Elizabeth was a cult, a shiny blonde one-woman cult, and people fell into line, but they fell into line largely due to a burning, almost unbearable hope that Some Day, Some Woman would come along, someone so glowingly and world-beatingly successful  that they could bow down and worship, lift her up, put her on magazine covers like Forbes, and thus tell themselves and the world, SEE, see how we're acting, we don't discriminate, and we DO think women can do all kinds of swell things and be blonde and blue-eyed at the same time!

But oh. No! Now those blinded worshippers have been knocked on their asses, and sit there stunned and blinking. Wait! How could a GIRL. . .But that's the thing. Didn't we already know women could be ruthless and heartless and utterly-self-servingly-sociopathic? Look at Cruella de Ville. That chick in Fatal Attraction. The Sunset Boulevard lady. (Never mind that they're all fictional.) But Elizabeth had so much confidence, she seemed to know something, and there is nothing more seductive than a woman who seems to know something. So here was this mega-billion-dollar phenom who turned out to be crass, tin-plated, shallow, and utterly uninformed about ANY aspect of medicine or science (and if you saw transcripts of some of her interviews, undazzled by those icy ever-open scleral globes, you'd recognize her laughable ignorance at once). She was all show and no go, and the vaporware she didn't produce wasn't just another talking vibrator or a refrigerator that anticipates your grocery needs. It was all about blood - human blood -  literally, about sucking blood out of people's fingers with some ludicrous thing called a "nanotainer".




The old videos, the early 2015 ones (which is really not so long ago) are now embarrassing to watch, with rich old men (board members, mostly) grabbing their scrotums every time she told a lame joke or made a ridiculous globally-transformative prediction.  Well, she did change the world, sort of.
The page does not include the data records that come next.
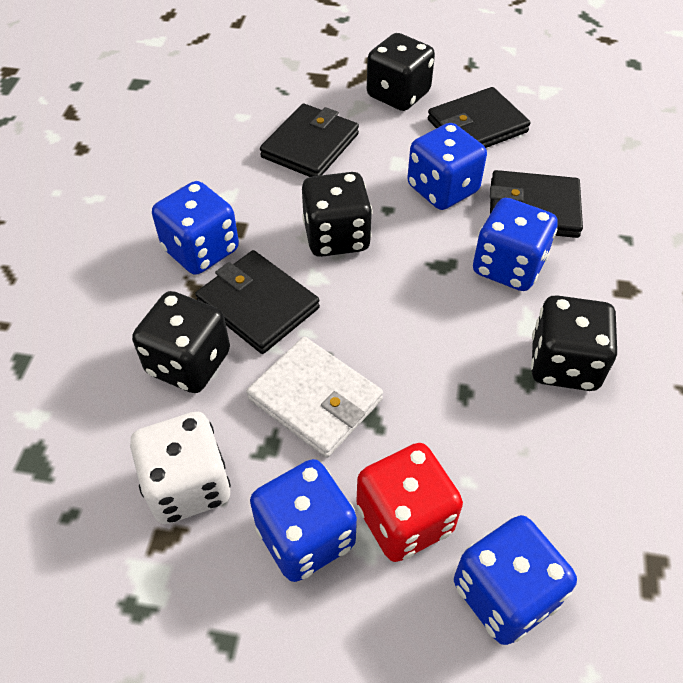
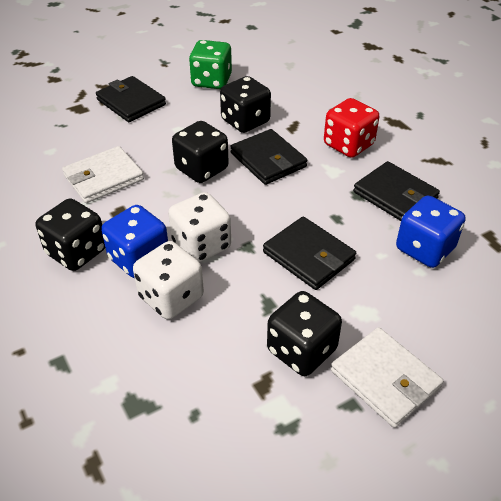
blue dice: [152,181,239,275] [250,459,357,582] [407,123,487,210] [454,515,577,645] [473,198,558,291] = 5 -> [101,205,168,278] [396,195,466,268] = 2
green dice: none = 0 -> [189,40,232,89] = 1
white dice: [130,412,231,524] = 1 -> [133,241,204,319] [168,192,231,262] = 2
white wallet: [246,337,383,458] = 1 -> [62,146,144,203] [331,327,443,428] = 2

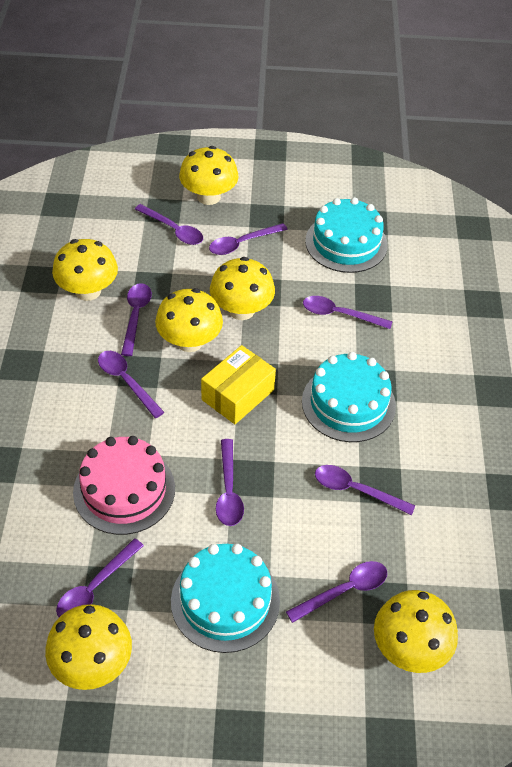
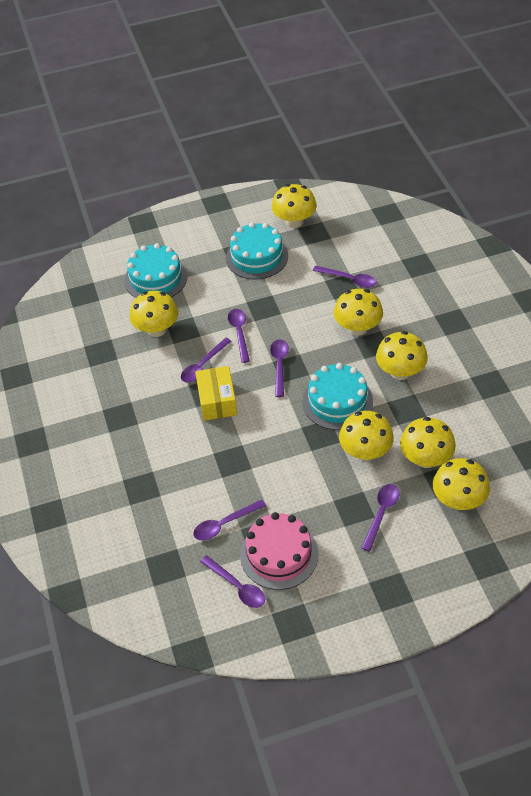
purple spoon: [56,538,144,617] [98,351,164,418] [121,283,152,356] [135,204,203,245] [209,223,288,255] [216,439,244,526] [286,561,387,623] [303,296,393,329] [315,465,415,515] = 9 -> [181,338,231,383] [193,499,266,541] [200,555,265,608] [228,309,250,363] [270,339,289,397] [313,266,376,288] [361,484,399,551] = 7
yellow mushroom: [45,604,132,690] [52,239,118,301] [155,288,223,352] [179,146,239,205] [210,257,275,320] [374,590,458,673] = 6 -> [130,291,178,337] [272,184,317,228] [334,289,383,336] [339,411,394,461] [376,331,428,380] [400,417,456,468] [433,458,490,510] = 7

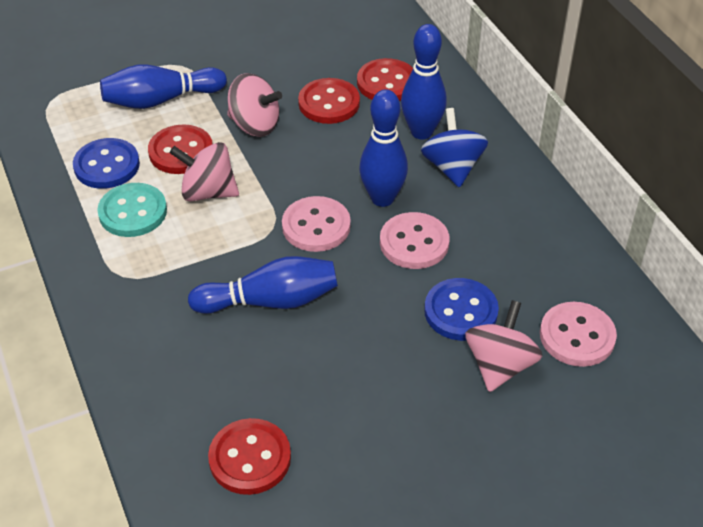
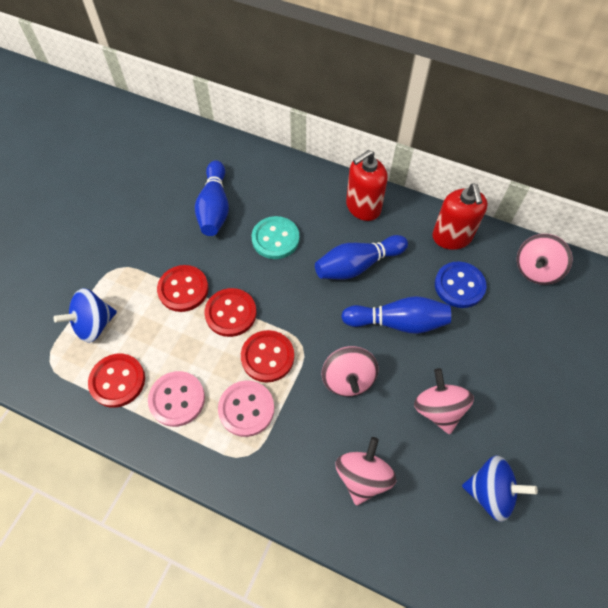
blue bowling pin: [100,65,227,109] [188,256,338,314] [359,89,408,207] [401,24,447,139] = 4 -> [195,160,229,236] [315,235,408,279] [341,296,451,334] = 3
blue button: [73,138,140,189] [424,278,499,341] = 2 -> [435,261,486,308] = 1
blue spinning top: [421,108,488,188] = 1 -> [53,288,117,343] [462,455,538,522] = 2
pink button: [282,196,351,252] [380,212,449,269] [540,302,617,367] = 3 -> [148,371,205,427] [218,380,274,437] = 2
pink spinning top: [169,142,239,202] [227,73,282,137] [465,300,542,392] = 3 -> [322,346,379,397] [336,437,397,505] [414,368,474,434] [517,234,573,285] = 4
red soap dispenser: none = 0 -> [346,150,388,221] [432,183,488,250] = 2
She knocked a whole lot of people on their asses, but for all the wrong reasons.

The one question that lingers in my mind is: since it took nine years for her bubble to burst, and since she couldn't have spent ALL that time grasping the scrotums of rich old men, what did she DO all day? How did she fill her time? Doing eyeball exercises, having her forehead frozen and her hair foiled?  Getting voice lessons for that dull drone she used, or was that just Steve Jobs-style steroids?

Like Martha Stewart, Elizabeth may rise again. But those crazy eyes disturb me. Something is just not right there. They have a feverish quality. a shininess that is unnatural.  Madness can, if turned just the right way, change the world. We've seen it. But the ideal of blonde and blue-eyed has had its share of bad press.